▶ _Exercise prompt_: Retype the data without a single change, beginning at its first line and stopping after the line that contains "under an election**". Include that line.

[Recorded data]
******************************
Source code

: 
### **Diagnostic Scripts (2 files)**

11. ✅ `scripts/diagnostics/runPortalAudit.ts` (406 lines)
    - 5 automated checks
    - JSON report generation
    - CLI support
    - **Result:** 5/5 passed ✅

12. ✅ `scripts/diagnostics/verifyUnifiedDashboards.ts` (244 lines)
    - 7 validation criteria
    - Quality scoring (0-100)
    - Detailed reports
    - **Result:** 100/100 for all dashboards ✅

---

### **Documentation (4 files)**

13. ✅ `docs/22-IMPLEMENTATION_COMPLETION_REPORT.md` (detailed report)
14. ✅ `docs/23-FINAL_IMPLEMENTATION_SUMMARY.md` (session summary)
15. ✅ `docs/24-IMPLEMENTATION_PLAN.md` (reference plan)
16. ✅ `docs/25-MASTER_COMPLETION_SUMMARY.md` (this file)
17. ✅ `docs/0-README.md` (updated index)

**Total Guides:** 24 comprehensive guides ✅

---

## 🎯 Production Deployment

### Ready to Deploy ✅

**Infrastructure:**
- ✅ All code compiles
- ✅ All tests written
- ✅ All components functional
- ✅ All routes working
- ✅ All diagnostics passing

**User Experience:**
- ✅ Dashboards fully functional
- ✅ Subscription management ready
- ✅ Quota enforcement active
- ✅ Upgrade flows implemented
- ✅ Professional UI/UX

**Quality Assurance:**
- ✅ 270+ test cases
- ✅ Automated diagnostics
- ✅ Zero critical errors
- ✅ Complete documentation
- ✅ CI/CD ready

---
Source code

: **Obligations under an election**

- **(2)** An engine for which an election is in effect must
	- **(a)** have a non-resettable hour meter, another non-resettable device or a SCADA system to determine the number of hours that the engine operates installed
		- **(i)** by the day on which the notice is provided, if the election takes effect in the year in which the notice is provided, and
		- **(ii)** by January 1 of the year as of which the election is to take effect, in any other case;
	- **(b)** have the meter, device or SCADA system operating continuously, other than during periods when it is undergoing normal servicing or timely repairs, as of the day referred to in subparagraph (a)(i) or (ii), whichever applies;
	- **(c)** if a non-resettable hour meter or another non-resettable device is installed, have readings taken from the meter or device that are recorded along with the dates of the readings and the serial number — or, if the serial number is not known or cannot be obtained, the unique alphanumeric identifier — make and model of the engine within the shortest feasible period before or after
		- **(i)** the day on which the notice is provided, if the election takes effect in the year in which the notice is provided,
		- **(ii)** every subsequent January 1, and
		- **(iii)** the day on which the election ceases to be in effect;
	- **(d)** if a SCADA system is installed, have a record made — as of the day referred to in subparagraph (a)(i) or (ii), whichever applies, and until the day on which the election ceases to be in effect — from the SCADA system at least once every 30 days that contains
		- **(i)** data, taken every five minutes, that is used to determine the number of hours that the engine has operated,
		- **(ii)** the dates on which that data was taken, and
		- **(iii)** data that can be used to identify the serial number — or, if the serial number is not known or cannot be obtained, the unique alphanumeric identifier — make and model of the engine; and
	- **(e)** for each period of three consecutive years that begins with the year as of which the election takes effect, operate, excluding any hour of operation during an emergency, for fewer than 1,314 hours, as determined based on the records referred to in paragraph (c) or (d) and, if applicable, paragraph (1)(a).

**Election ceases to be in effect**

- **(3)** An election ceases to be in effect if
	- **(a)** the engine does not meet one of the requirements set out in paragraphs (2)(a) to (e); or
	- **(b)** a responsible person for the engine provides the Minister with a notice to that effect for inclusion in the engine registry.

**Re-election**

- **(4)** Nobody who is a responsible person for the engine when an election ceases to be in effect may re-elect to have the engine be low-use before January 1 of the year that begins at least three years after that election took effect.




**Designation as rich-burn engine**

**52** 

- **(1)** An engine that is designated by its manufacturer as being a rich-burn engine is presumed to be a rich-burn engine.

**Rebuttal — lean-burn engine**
******************************
▶ _Problem solution_:
Source code

: 
### **Diagnostic Scripts (2 files)**

11. ✅ `scripts/diagnostics/runPortalAudit.ts` (406 lines)
    - 5 automated checks
    - JSON report generation
    - CLI support
    - **Result:** 5/5 passed ✅

12. ✅ `scripts/diagnostics/verifyUnifiedDashboards.ts` (244 lines)
    - 7 validation criteria
    - Quality scoring (0-100)
    - Detailed reports
    - **Result:** 100/100 for all dashboards ✅

---

### **Documentation (4 files)**

13. ✅ `docs/22-IMPLEMENTATION_COMPLETION_REPORT.md` (detailed report)
14. ✅ `docs/23-FINAL_IMPLEMENTATION_SUMMARY.md` (session summary)
15. ✅ `docs/24-IMPLEMENTATION_PLAN.md` (reference plan)
16. ✅ `docs/25-MASTER_COMPLETION_SUMMARY.md` (this file)
17. ✅ `docs/0-README.md` (updated index)

**Total Guides:** 24 comprehensive guides ✅

---

## 🎯 Production Deployment

### Ready to Deploy ✅

**Infrastructure:**
- ✅ All code compiles
- ✅ All tests written
- ✅ All components functional
- ✅ All routes working
- ✅ All diagnostics passing

**User Experience:**
- ✅ Dashboards fully functional
- ✅ Subscription management ready
- ✅ Quota enforcement active
- ✅ Upgrade flows implemented
- ✅ Professional UI/UX

**Quality Assurance:**
- ✅ 270+ test cases
- ✅ Automated diagnostics
- ✅ Zero critical errors
- ✅ Complete documentation
- ✅ CI/CD ready

---
Source code

: **Obligations under an election**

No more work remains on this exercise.